Carmoly married the daughter of a rich banker named Joseph Raineau. The latter persuaded the bishop of Sulz to create a rabbinate in his see; and Carmoly was appointed rabbi of Sulz.

Carmoly was the author of a commentary on the Tosefta to the treatise Betzah, published, together with the text, under the title Yam Yissakhar (Sea of Issachar; Metz, 1769). The grandson of the author, Eliakim Carmoly, claimed to have had in his possession the following manuscripts of his grandfather:

- Yam Yissakhar, a commentary on the Tosefta on the treatise Makkot
- Keter Torah (The Crown of the Law), a poem containing the names of all the books of the Holy Scripture, the Mishnah, and the Talmud ("This poem," says Eliakim Carmoly, "is still recited in the district of Sulz on the eve of the Feast of the Law" (Simchat Torah).)

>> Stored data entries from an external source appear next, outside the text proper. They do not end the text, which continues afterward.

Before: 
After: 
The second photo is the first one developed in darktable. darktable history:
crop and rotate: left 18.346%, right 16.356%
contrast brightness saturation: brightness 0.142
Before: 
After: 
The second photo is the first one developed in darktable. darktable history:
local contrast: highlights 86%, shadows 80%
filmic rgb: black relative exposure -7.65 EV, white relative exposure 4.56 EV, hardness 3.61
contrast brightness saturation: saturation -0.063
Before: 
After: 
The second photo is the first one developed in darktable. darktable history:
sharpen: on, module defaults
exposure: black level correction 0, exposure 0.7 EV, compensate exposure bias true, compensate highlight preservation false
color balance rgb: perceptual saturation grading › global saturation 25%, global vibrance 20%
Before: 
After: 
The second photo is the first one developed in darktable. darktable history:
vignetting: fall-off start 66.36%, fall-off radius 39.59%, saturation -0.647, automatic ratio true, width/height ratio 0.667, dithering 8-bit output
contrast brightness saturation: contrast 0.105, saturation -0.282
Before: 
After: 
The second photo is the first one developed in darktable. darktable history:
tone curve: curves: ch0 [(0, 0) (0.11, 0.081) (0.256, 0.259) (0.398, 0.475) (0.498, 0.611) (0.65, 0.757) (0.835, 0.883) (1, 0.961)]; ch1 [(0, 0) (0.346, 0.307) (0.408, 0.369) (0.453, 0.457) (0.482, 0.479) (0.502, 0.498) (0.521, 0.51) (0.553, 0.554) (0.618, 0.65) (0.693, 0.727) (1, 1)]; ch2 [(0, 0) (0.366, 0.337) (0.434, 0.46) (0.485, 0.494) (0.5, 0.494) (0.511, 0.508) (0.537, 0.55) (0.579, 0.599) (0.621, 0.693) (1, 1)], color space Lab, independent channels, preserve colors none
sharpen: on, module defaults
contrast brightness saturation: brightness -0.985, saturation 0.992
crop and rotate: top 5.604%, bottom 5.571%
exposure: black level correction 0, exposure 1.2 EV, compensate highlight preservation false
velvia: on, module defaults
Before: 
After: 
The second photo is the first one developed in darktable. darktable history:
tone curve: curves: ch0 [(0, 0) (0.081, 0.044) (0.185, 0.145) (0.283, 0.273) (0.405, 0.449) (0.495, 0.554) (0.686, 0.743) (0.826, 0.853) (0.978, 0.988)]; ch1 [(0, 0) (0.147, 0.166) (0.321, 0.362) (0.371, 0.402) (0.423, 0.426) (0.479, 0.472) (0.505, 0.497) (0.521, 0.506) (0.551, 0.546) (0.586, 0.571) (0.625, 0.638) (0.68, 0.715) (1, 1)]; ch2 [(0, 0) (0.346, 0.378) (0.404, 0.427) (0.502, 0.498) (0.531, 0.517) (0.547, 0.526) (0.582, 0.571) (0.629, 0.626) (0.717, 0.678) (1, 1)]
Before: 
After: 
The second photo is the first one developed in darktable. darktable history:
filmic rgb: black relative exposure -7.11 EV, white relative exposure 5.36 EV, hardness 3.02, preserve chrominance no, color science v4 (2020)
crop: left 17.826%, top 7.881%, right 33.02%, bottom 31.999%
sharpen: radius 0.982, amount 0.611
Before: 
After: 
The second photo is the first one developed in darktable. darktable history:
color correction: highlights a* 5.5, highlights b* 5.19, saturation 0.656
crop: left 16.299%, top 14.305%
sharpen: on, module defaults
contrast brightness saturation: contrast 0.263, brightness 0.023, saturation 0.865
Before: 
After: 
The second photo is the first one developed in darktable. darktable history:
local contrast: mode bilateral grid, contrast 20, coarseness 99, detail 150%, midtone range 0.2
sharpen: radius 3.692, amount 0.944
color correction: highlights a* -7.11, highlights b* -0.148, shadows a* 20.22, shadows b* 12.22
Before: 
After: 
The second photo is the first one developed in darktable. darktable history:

- Ha-Talmudi ha-Melummad (The Learned Talmudist), a collection of Halaka, Aggadah, and commentaries
- Matteh Yissakhar (The Staff of Issachar), halakhic decisions
- Sefer Yad haIttim (Book of the Hand of the Times), a treatise on the Hebrew calendar
- Benei Yisrael (The Children of Israel), novellæ on many Talmudical treatises
- Ohel Yissakhar (The Tent of Issachar), a treatise on mathematics
- Karmi Sheli (Mine Own Vineyard), novellæ on the Pentateuch, literary essays, poems, etc.